§ **Text section**
++++++

Backprojected event origin time: 2016-07-11 05:55:16.578000
Backprojected event longitude: -97.6913 deg.
Backprojected event latitude: 36.6170 deg.
Backprojected event depth: 2.75 km.

Difference between the backprojected and analyst solution

# Difference between backprojected and analyst origin time
evt0_diff = evt0_bp - evt0

# Distance between backprojected and analyst epicenter
dist_meter, _, _ = gps2dist_azimuth(evla, evlo, evla_bp, evlo_bp)
dist_km = dist_meter / 1000

# Difference between backprojected and analyst depth
depth_diff = evdp_bp - evdp

print(f'Difference between backprojected and analyst origin time: {evt0_diff:0.02f} seconds.')

++++++

§ **What you need to do**
What depth does the backprojection excerpt give for the backprojected event? Rely only on the backprojection excerpt.

§ **Data section**
++++++

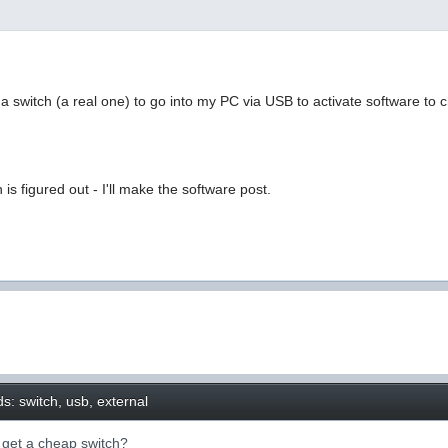
a switch (a real one) to go into my PC via USB to activate software to
is figured out - I'll make the software post.
s: switch, usb, external
o get a cheap switch?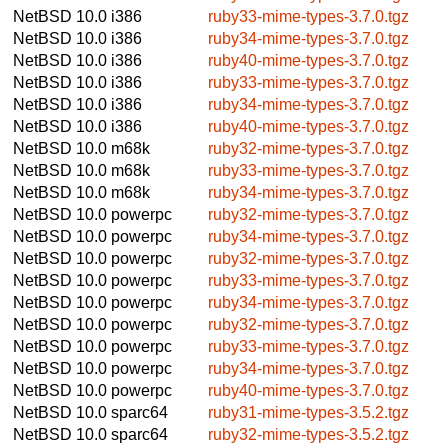
NetBSD 10.0
i386
ruby33-mime-types-3.7.0.tgz
NetBSD 10.0
i386
ruby34-mime-types-3.7.0.tgz
NetBSD 10.0
i386
ruby40-mime-types-3.7.0.tgz
NetBSD 10.0
i386
ruby33-mime-types-3.7.0.tgz
NetBSD 10.0
i386
ruby34-mime-types-3.7.0.tgz
NetBSD 10.0
i386
ruby40-mime-types-3.7.0.tgz
NetBSD 10.0
m68k
ruby32-mime-types-3.7.0.tgz
NetBSD 10.0
m68k
ruby33-mime-types-3.7.0.tgz
NetBSD 10.0
m68k
ruby34-mime-types-3.7.0.tgz
NetBSD 10.0
powerpc
ruby32-mime-types-3.7.0.tgz
NetBSD 10.0
powerpc
ruby34-mime-types-3.7.0.tgz
NetBSD 10.0
powerpc
ruby32-mime-types-3.7.0.tgz
NetBSD 10.0
powerpc
ruby33-mime-types-3.7.0.tgz
NetBSD 10.0
powerpc
ruby34-mime-types-3.7.0.tgz
NetBSD 10.0
powerpc
ruby32-mime-types-3.7.0.tgz
NetBSD 10.0
powerpc
ruby33-mime-types-3.7.0.tgz
NetBSD 10.0
powerpc
ruby34-mime-types-3.7.0.tgz
NetBSD 10.0
powerpc
ruby40-mime-types-3.7.0.tgz
NetBSD 10.0
sparc64
ruby31-mime-types-3.5.2.tgz
NetBSD 10.0
sparc64
ruby32-mime-types-3.5.2.tgz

++++++

§ **Output of the task**
2.75 km